In January 2006, Ellen Johnson-Sirleaf became the first woman to become African president (Liberia). The name Ngozi Nweala-Okonjo, the renowned Nigerian economist, garners respect among both men and women. And not too long ago, Joyce Banda made news when she became the second African woman to be elected president of an African nation (Malawi). Add to that mix the recent election of Nkosazana Dlamini Zuma as the first woman elected to lead the African Union Commission, and it is safe to say that African women are on their way to the top.

Nkosazana Dlamini Zuma began her journey to the chairmanship of the African Union Commission (previously the Organization of African States) in the 1970s as a young activist seeking change in what she recognized as an unjust and corrupt world. As a student, Dlamini-Zuma was an active underground member of the African National Congress (ANC) and a member of the South African Students Organization (SASO), of which she served as deputy president in 1976.

During the same year, 1976, Dlamini Zuma fled into exile due to the increasing violence between the ANC and the Inkatha Freedom Party. Two years prior to her exile, in 1974, nine leaders of the SASO had been arrested and tried for conspiring to overthrow the state by unconstitutional means. They became known as the “SASO Nine.” They were all convicted and sentenced to terms ranging between 5 and 10 years on Robben Island, after a seventeen month trial.

Two years later, in 1978, Dlamini Zuma graduated from the University of Bristol medical school and soon became a practicing medical doctor. She worked for a few years at the Mbabane Government Hospital in Swaziland. It was here that she met and courted her now ex-husband, the sitting president of South Africa, Jacob Zuma. In 1982, she and Jacob Zuma were married and gave birth to four children. She later divorced him in 1998. She was his third wife, a position that is baffling given her level of self-accomplishments.
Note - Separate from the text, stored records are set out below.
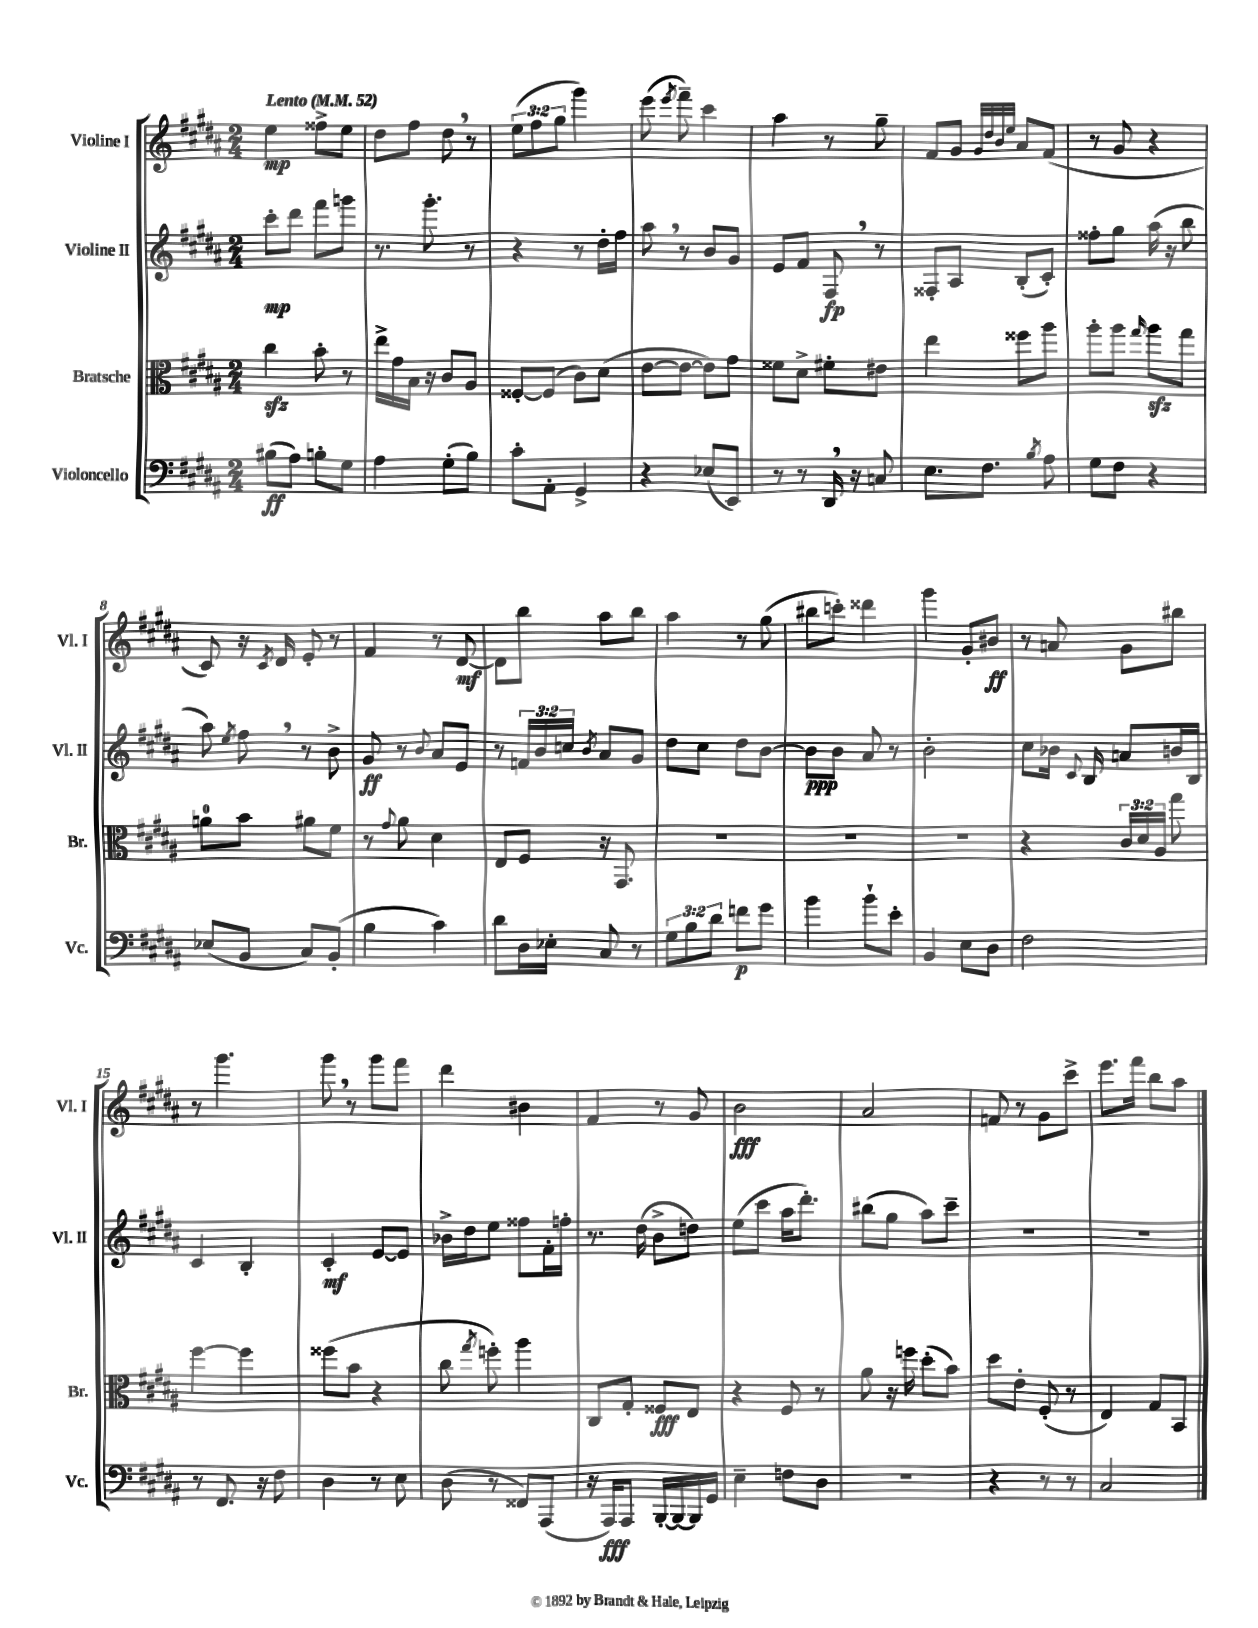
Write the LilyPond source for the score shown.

<<
\new StaffGroup <<
\new Staff = "s0" \with { instrumentName = "Violine I" shortInstrumentName = "Vl. I" } {
    \clef treble \key b \major \numericTimeSignature \time 2/4 \override Staff.TupletNumber.text = #tuplet-number::calc-fraction-text \tempo "Lento" 4 = 52
    \autoBeamOff e''4\mp fisis''8[-> e''8] |
    dis''8[ fis''8] dis''8 \breathe r8 |
    \tuplet 3/2 { e''8[( fis''8 gis''8] } gis'''4) |
    e'''8( \acciaccatura { e'''8 } fis'''8--) cis'''4 |
    ais''4 r8 gis''8-- |
    fis'8[ gis'8] \grace { gis'32[ dis''32 b'32 e''32] } ais'8[ fis'8]( |
    r8 gis'8 r4 |
    cis'8) r16 \acciaccatura { cis'8 } dis'16 e'8-. r8 |
    fis'4 r8 dis'8~\mf |
    dis'8[ b''8] ais''8[ b''8] |
    ais''4 r8 gis''8( |
    bis''8[ c'''8]-.) disis'''4 |
    gis'''4 gis'8[-. bis'8]\ff |
    r8 a'8 gis'8[ bis''8] |
    r8 gis'''4. |
    gis'''8 \breathe r8 gis'''8[ fis'''8] |
    dis'''4 bis'4 |
    fis'4 r8 gis'8 |
    b'2\fff |
    ais'2 |
    f'8 r8 gis'8[ cis'''8]-> |
    e'''8.[ fis'''16] b''8[ ais''8] \bar "|." |
}
\new Staff = "s1" \with { instrumentName = "Violine II" shortInstrumentName = "Vl. II" } {
    \clef treble \key b \major \numericTimeSignature \time 2/4 \override Staff.TupletNumber.text = #tuplet-number::calc-fraction-text
    \autoBeamOff cis'''8[-.\mp dis'''8] fis'''8[ g'''8] |
    r8. gis'''8.-. r8 |
    r4 r8 dis''16[-. fis''16] |
    ais''8 \breathe r8 b'8[ gis'8] |
    e'8[ fis'8] fis8\fp \breathe r8 |
    fisis8[-. ais8] b8[-.( cis'8]-.) |
    fisis''8[-. gis''8] ais''16( r16 b''8 |
    ais''8) \acciaccatura { e''8 } fis''8 \breathe r8 b'8-> |
    gis'8\ff r8 \appoggiatura { b'8 } ais'8[ e'8] |
    r8 \tuplet 3/2 { f'16[ b'16 c''16] } \acciaccatura { b'8 } ais'8[ gis'8] |
    dis''8[ cis''8] dis''8[ b'8]~ |
    b'8[\ppp b'8] ais'8 r8 |
    b'2-. |
    cis''8[ bes'16] \appoggiatura { cis'8 } b16 a'8[ b'16 b16] |
    cis'4 b4-. |
    cis'4-.\mf e'8[~ e'8] |
    bes'16[-> dis''16 e''8] fisis''8[ fis'16-. f''16]-. |
    r8. dis''16( b'8[-> d''8]) |
    e''8[( cis'''8] ais''16[ dis'''8.]-.) |
    bis''8[( gis''8] ais''8[) cis'''8]-- |
    R2 |
    R2 \bar "|." |
}
\new Staff = "s2" \with { instrumentName = "Bratsche" shortInstrumentName = "Br." } {
    \clef alto \key b \major \numericTimeSignature \time 2/4 \override Staff.TupletNumber.text = #tuplet-number::calc-fraction-text
    \autoBeamOff cis''4\sfz b'8-. r8 |
    e''16[-> gis'16 b16] r16 cis'8[ ais8] |
    fisis8[~-. fisis8]( cis'8[) dis'8]( |
    e'8[~ e'8]~ e'8[) gis'8] |
    fisis'8[ dis'8]-> fis'8[-. eis'8] |
    e''4 fisis''8[ ais''8] |
    ais''8[-. ais''8] \grace { gis''16 } ais''8[\sfz gis''8] |
    a'8[-0 b'8] ais'8[ fis'8] |
    r8 \appoggiatura { gis'8 } ais'8 dis'4 |
    e8[ fis8] r16 gis,8. |
    R2 |
    R2 |
    R2 |
    r4 \tuplet 3/2 { cis'16[ dis'16 ais16] } gis''8 |
    fis''4~ fis''4 |
    fisis''8[( b'8] r4 |
    cis''8 \acciaccatura { gis''8 } f''8-.) ais''4 |
    cis8[ gis8]-. fisis8[\fff e8] |
    r4 fis8 r8 |
    ais'8 r16 f''16 dis''8[-.( b'8]) |
    dis''8[ e'8]-. fis8-.( r8 |
    e4) gis8[ b,8] \bar "|." |
}
\new Staff = "s3" \with { instrumentName = "Violoncello" shortInstrumentName = "Vc." } {
    \clef bass \key b \major \numericTimeSignature \time 2/4 \override Staff.TupletNumber.text = #tuplet-number::calc-fraction-text
    \autoBeamOff bis8[\ff( ais8]) b8[-. gis8] |
    ais4 gis8[-.( b8]) |
    cis'8[-. ais,8]-. gis,4-> |
    r4 ees8[( e,8]) |
    r8 r8 dis,16 \breathe r16 c8 |
    e8.[ fis8.] \acciaccatura { b8 } ais8 |
    gis8[ fis8] r4 |
    ees8[( b,8] cis8[) b,8]-.( |
    b4 cis'4) |
    dis'8[ dis16 ees16]-. cis8 r8 |
    \tuplet 3/2 { gis8[ b8 dis'8] } f'8[\p gis'8] |
    b'4 b'8[-! e'8]-. |
    b,4 e8[ dis8] |
    fis2 |
    r8 fis,8. r16 fis8 |
    dis4 r8 e8 |
    dis8( r8 fisis,8[) ais,,8]( |
    r16 ais,,16[\fff) ais,,8] b,,16[~-. b,,16~ b,,16 gis,16] |
    e4-- f8[ dis8] |
    R2 |
    r4 r8 r8 |
    cis2 \bar "|." |
}
>>
>>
In 1985, Dlamini Zuma returned to the United Kingdom to complete a diploma in tropical child health from Liverpool University’s School of Tropical Medicine. She then returned to South Africa and worked for the ANC Regional Health Committee before becoming the director of the Health and Refugee Trust, a British non-governmental organization.
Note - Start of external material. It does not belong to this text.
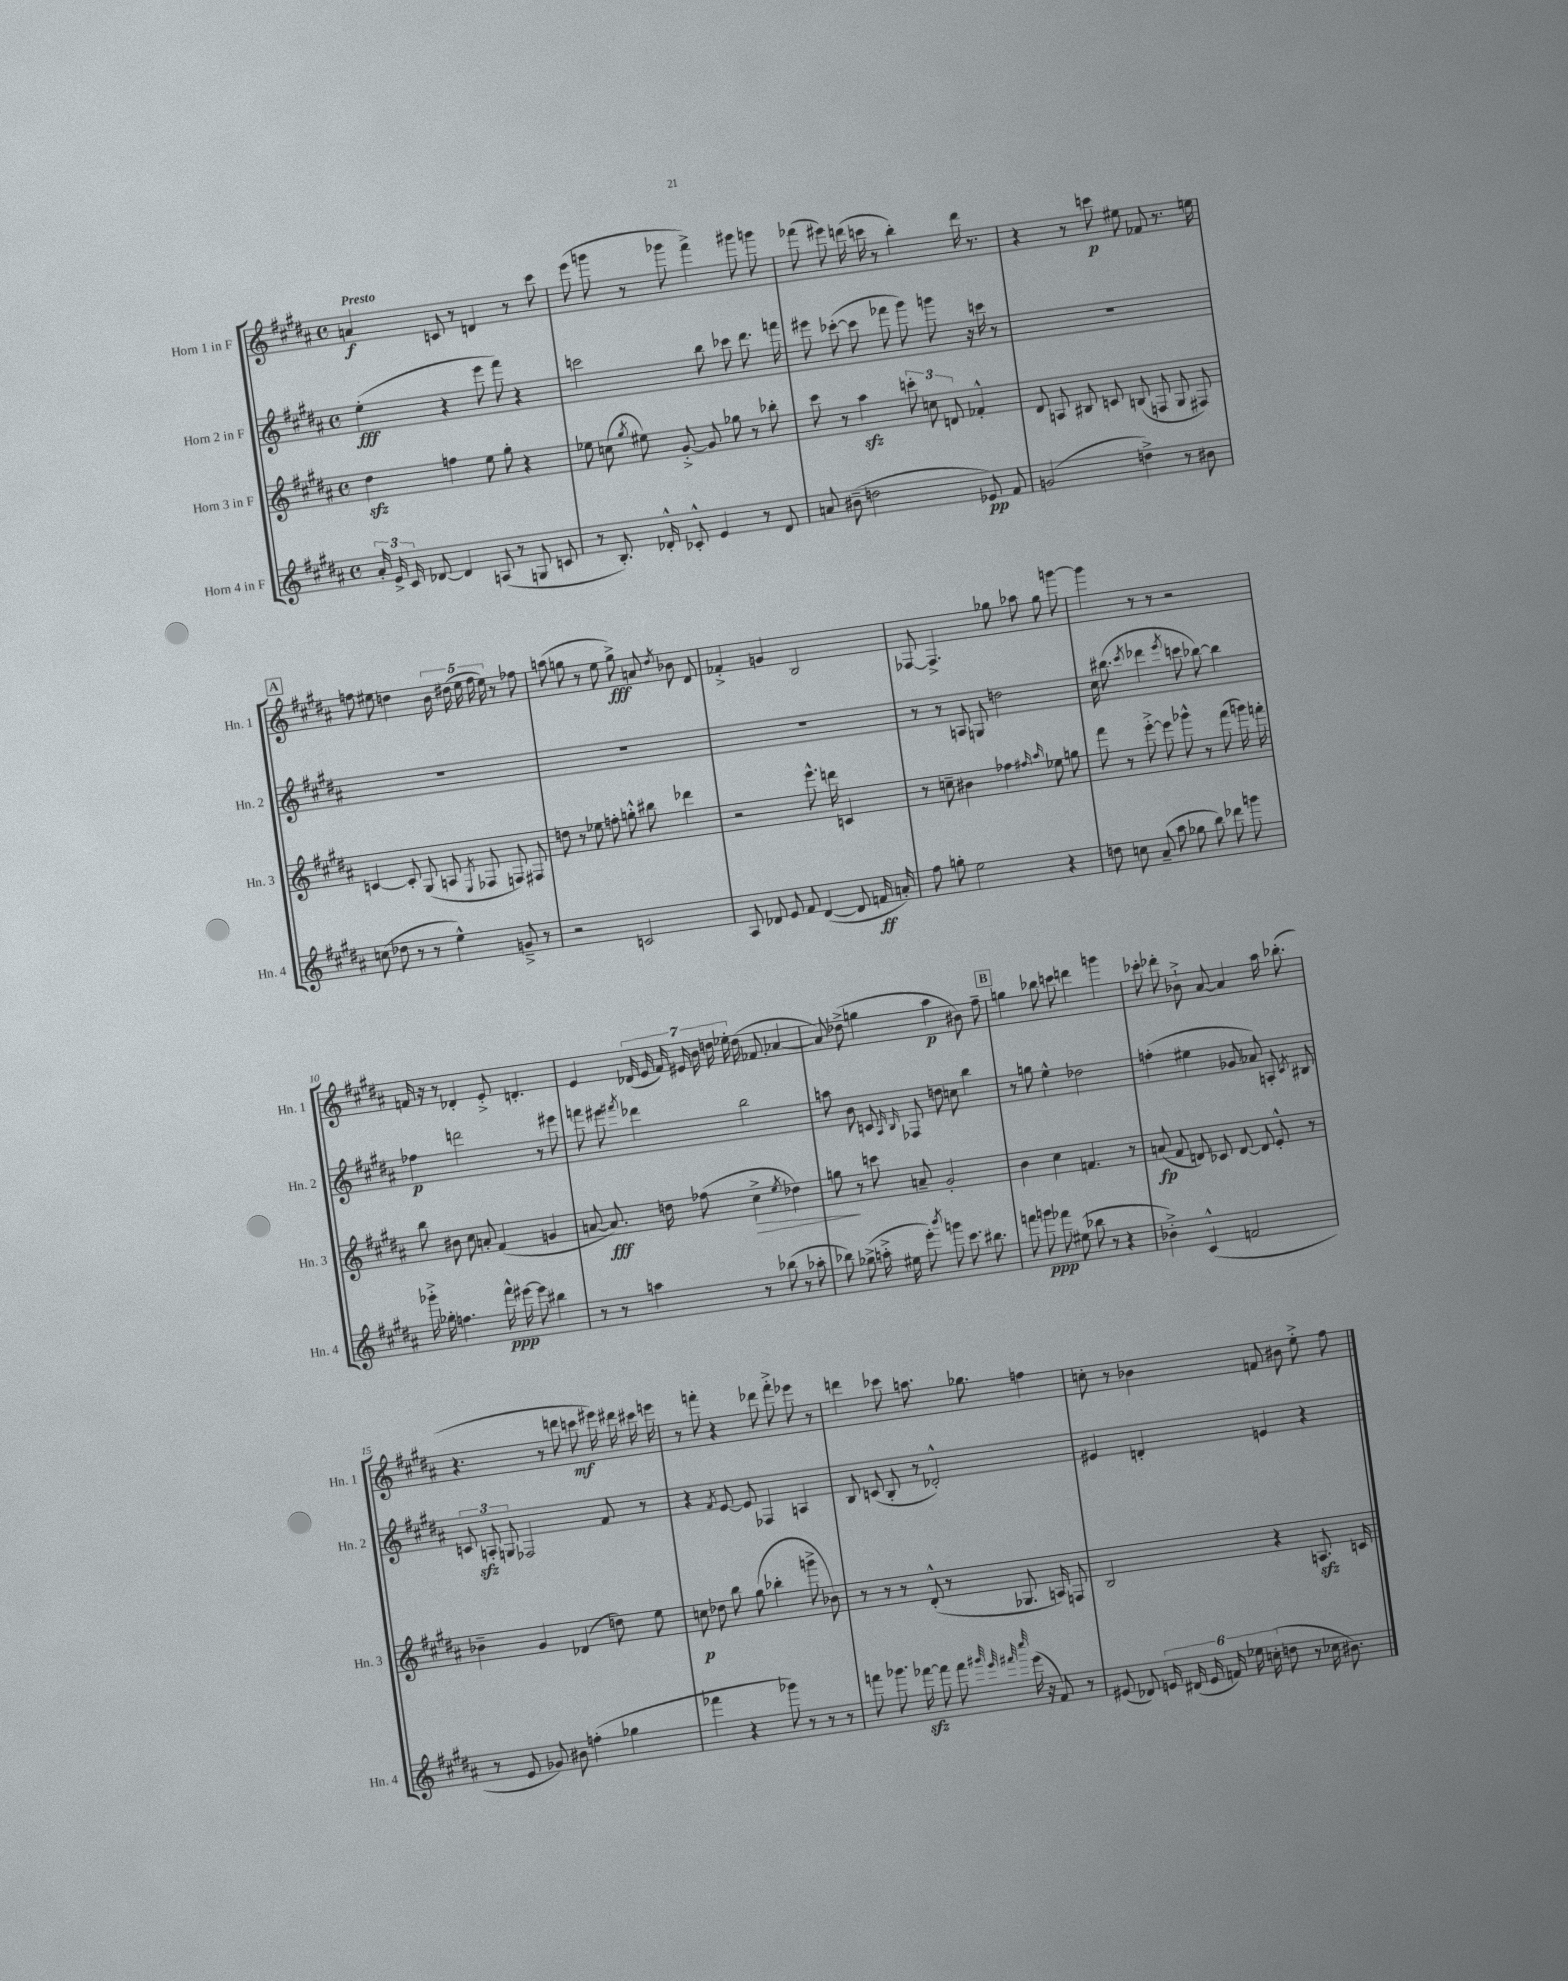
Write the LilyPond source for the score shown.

In 1992, she served as part of the Gender Advisory Committee for the Convention for a Democratic South Africa. She was appointed by then President Nelson Mandela as Minister of Health in 1994, a position she held for the next five years.

In 1999, after Thabo Mbeki became the next president of South Africa, Dlamini Zuma was appointed as the country’s Minister of Foreign Affairs. On 22 September 2008, Dlamini-Zuma resigned as the Foreign Minister after Thabo Mbeki was ousted by the African National Congress.

And in 2009 when her ex-husband Jacob Zuma assumed office as the president of South Africa, he elected her as his Minister of Home Affairs, a position she still holds in addition to her new position as chairperson of the African Union Commission.

In her acceptance speech, Dlamini Zuma recognized that her appointment as the chairperson of the African Union Commission was not only a personal victory, but also a victory “for the African continent in general and for women in particular.” In her new role, she will be responsible for the day-to-day management of the African Union, including defending its interests and preparing strategic plans and studies for the consideration of the Executive Council. Some of the areas the Commission is responsible for are Peace and Security, Social Affairs, Political Affairs, Economic Affairs and Rural Economy and Agriculture.

She is obviously a very intelligent and capable woman and we are looking forward to the changes and progress her tenure will bring – if any.